Monthly Archives: October 2012

Blessings and curses

Blessing: school is canceled today because of flooding, high winds, icy roads. I have time to grade 23 more Kent assignments.

Curse: We may not be able to have rehearsal tonight. I shall have to post spies in the area to tell me if road conditions improve, as the big boss has said that I can go ahead with it if things get better.

How has Sandy affected you? Anything out your way?

Thoughts for production week

Some directors call it “Hell Week.” We don’t. The hellish part is hopefully past by now. :-)

Production week for me begins right now, this morning, when I’m alone with my thoughts and my butterflies. The coffee doesn’t taste as great or feel so good going down as it usually does.

I think back to the beginning of this month, when I received a Facebook message saying that my friend Jenn (the coordinator for everything having to do with the “Dinner” part of Dinner Theatre) and her family lost everything in a fire. Suddenly, my big show didn’t seem so big anymore. Perspective was dealt all around, and priorities changed. Still, in the back of my reptilian brain, I knew we had to soldier on.

Enter an amazing group of smart and committed women, who took over an enormous job (RtB fiend Country Mouse can attest to this) and made it run like a clock. Everyone’s working together to make this monster fly, and 606 tickets later, they’re ready to put it all on the floor.

Now we have to do the show, and there’s precious little more I can do to make it much better. At some point this week, I will hand over the reins to the cast, and retire to my role as pit musician and nothing else. Giving up that control is difficult. :-D

In the big scheme of life, I suppose a theater production is small spuds. But to me, and hopefully to these young singers and dancers, it’s something special and life-changing. Anyone who’s ever been in a theater production gets it, right? I look at my seniors this year, and I think back to when they were 7th graders and I told them that doing theater is like a drug: once you experience it, you want more. I see it in their performances now; they love it. They’re hooked. I like that. And even if they never do another show in their lives, they’ll remember forever what it felt like to work with a troupe of like-minded people who get together to make art that hopefully brings some joy to folks. You can’t measure that.

Time, however — you can measure, and I’m clean out of it. Good to be back yapping at you. Have a great week — here we go!

FO

Ha ha. It is to laugh.

No, really. It’s funny, and I loved reading it.
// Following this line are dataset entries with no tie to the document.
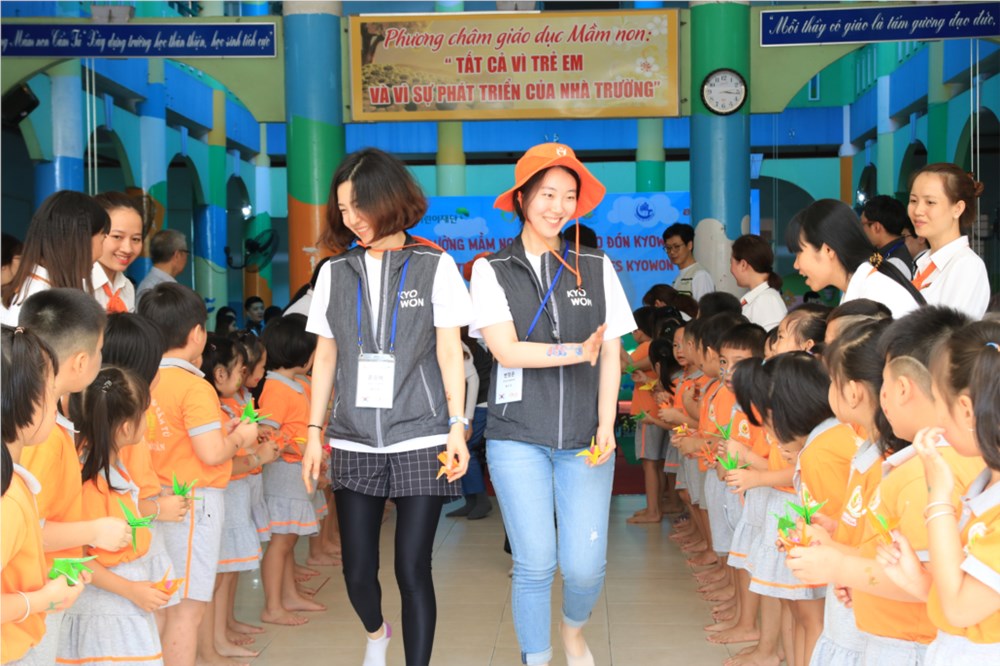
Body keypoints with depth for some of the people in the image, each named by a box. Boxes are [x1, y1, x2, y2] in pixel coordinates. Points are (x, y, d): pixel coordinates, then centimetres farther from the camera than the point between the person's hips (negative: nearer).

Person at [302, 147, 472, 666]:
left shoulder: (435, 267, 2)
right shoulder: (335, 273, 9)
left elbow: (449, 354, 1)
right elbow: (325, 358, 11)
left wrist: (457, 426, -6)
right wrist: (315, 434, 8)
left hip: (420, 443, -3)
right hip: (354, 444, 3)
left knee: (412, 569, -4)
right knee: (358, 570, 6)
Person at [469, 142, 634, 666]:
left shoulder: (596, 268, 8)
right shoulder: (492, 270, 3)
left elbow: (610, 355, 7)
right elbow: (505, 349, -9)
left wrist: (606, 425, -3)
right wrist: (576, 352, -15)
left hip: (584, 439, 2)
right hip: (518, 438, -1)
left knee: (585, 565, -3)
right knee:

Not the article, mind (although it’s, um…big, I’m sure), but rather some of the comments after the article. That right there was my coffee entertainment this morning.

Please don’t read meaning into anything — I’m not hating on The Donald. It doesn’t matter that I think he’s a cockadoody pompous arrogant jackarse whackjob with an orange face. It’s just that sometimes, the regular Joes and Janes of the world are better pundits than the ones on the payroll. That makes me happy. Cuz it’s funny.

Oompa loompa, doopah-dee doo. *sNOrT*

In other news: there cannot possibly be only a dozen days left till we open, with four nearly-sold-out shows, and when everything onstage is still horrible. :P

Looking back, looking ahead

What a nice weekend.

Everything turned out to be as perfect as could be, from the decorations to the ceremony to the reception to the day after. Even the music was decent. :-)

Although we obviously didn’t get any candids from the wedding itself, here are a couple of before-and-afters.

Fink at the church, playing ancient Chinese ballad called Too Ning.

The reception hall was a 100-year-old school building in a small rural town nearby. This photo was taken mid-setup (decorations beautifully designed by BFF Kay).

Jake and Justin, being great helpers as Kay and I cleared the center table so the dancing could start.

One of the best pictures of the night: the Thriller, lost in conversation with his little girl.

And we danced (and danced and danced) the night away.

Their joy was contagious.

Last I heard, they were about halfway to their honeymoon cabin in the mountains. It was a fantastic weekend of reuniting with family and great times with friends.

After the marathon clean-up of Saturday night, the Thriller took me on a day trip to Cleveland yesterday. It was lovely to get away one last time before the true madness of the next 14 days begins (that would be today).

We had some casino fun (and came home with more bones than we left with — score!), had lunch out, then stopped at the Rocky Mountain Chocolate Factory on the way home. What day that ends with chocolate cannot be called fabulous? I ask you.

So now: the look ahead. Kent State class begins tonight, and the push to opening (and Suzanne’s impending visit, YAY) begins tonight. Gonna be an interesting couple of weeks. Let’s roll!